▶ **DIRECTIONS FOR THIS TASK**: Identify each row below that contains the string "value", and copy those rows in full. Treat uppercase and lowercase letters as different.

▶ **RECORDED DATA**:

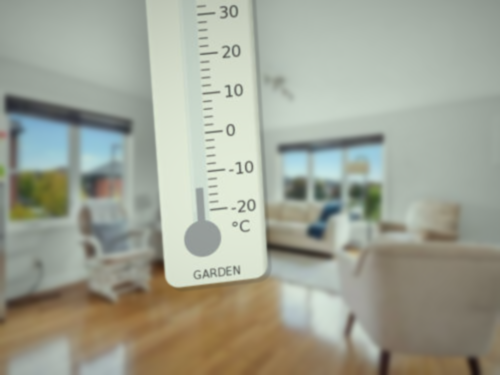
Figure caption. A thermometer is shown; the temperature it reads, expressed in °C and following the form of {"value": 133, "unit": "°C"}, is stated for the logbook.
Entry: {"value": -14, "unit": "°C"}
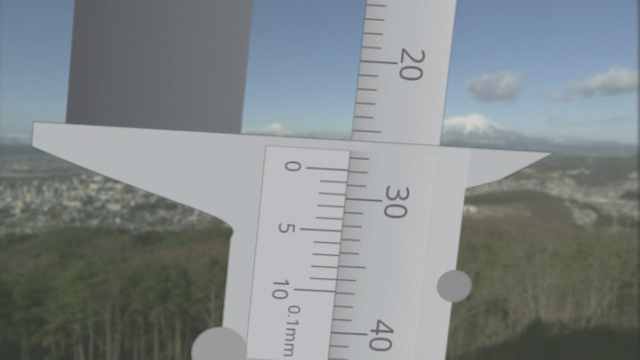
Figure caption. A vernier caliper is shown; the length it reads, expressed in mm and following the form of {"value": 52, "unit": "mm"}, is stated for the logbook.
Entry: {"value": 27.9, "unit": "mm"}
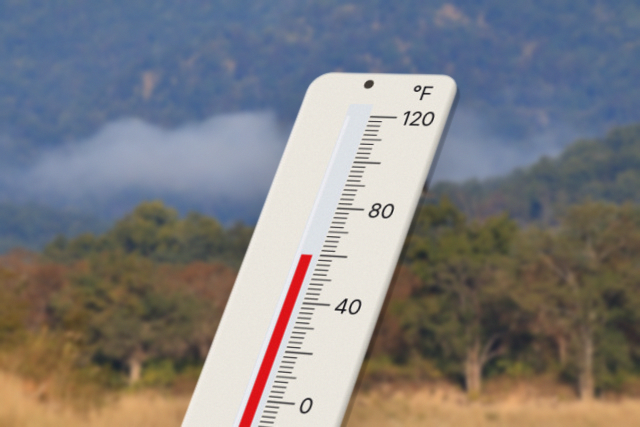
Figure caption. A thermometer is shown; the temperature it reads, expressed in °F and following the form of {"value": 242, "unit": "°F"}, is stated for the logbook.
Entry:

* * *

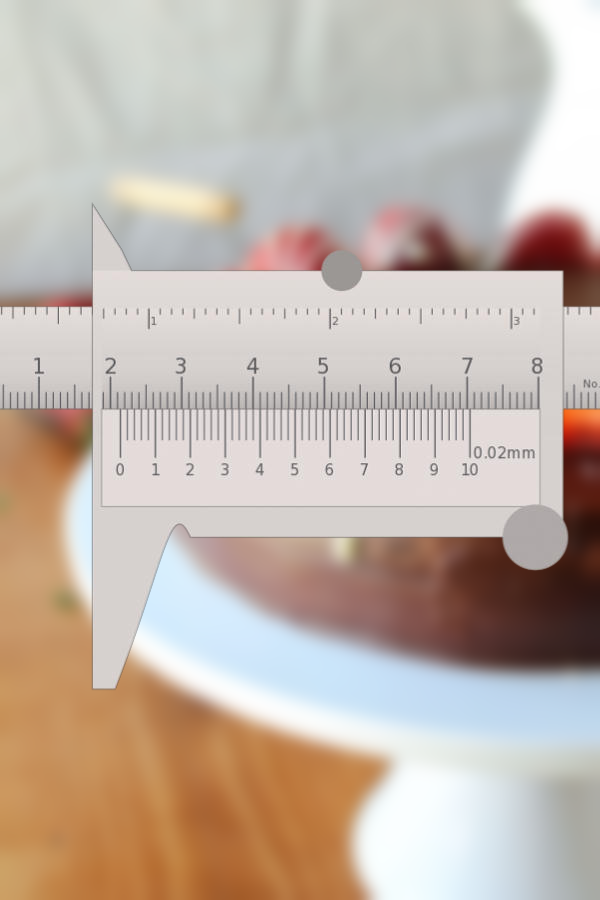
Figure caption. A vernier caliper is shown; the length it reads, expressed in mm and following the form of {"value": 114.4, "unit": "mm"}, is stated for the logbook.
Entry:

▶ **ANSWER FOR THE TASK**:
Figure caption. A thermometer is shown; the temperature it reads, expressed in °C and following the form of {"value": 133, "unit": "°C"}, is stated for the logbook.
Entry: {"value": -14, "unit": "°C"}
Figure caption. A vernier caliper is shown; the length it reads, expressed in mm and following the form of {"value": 52, "unit": "mm"}, is stated for the logbook.
Entry: {"value": 27.9, "unit": "mm"}
Figure caption. A thermometer is shown; the temperature it reads, expressed in °F and following the form of {"value": 242, "unit": "°F"}, is stated for the logbook.
Figure caption. A vernier caliper is shown; the length it reads, expressed in mm and following the form of {"value": 114.4, "unit": "mm"}, is stated for the logbook.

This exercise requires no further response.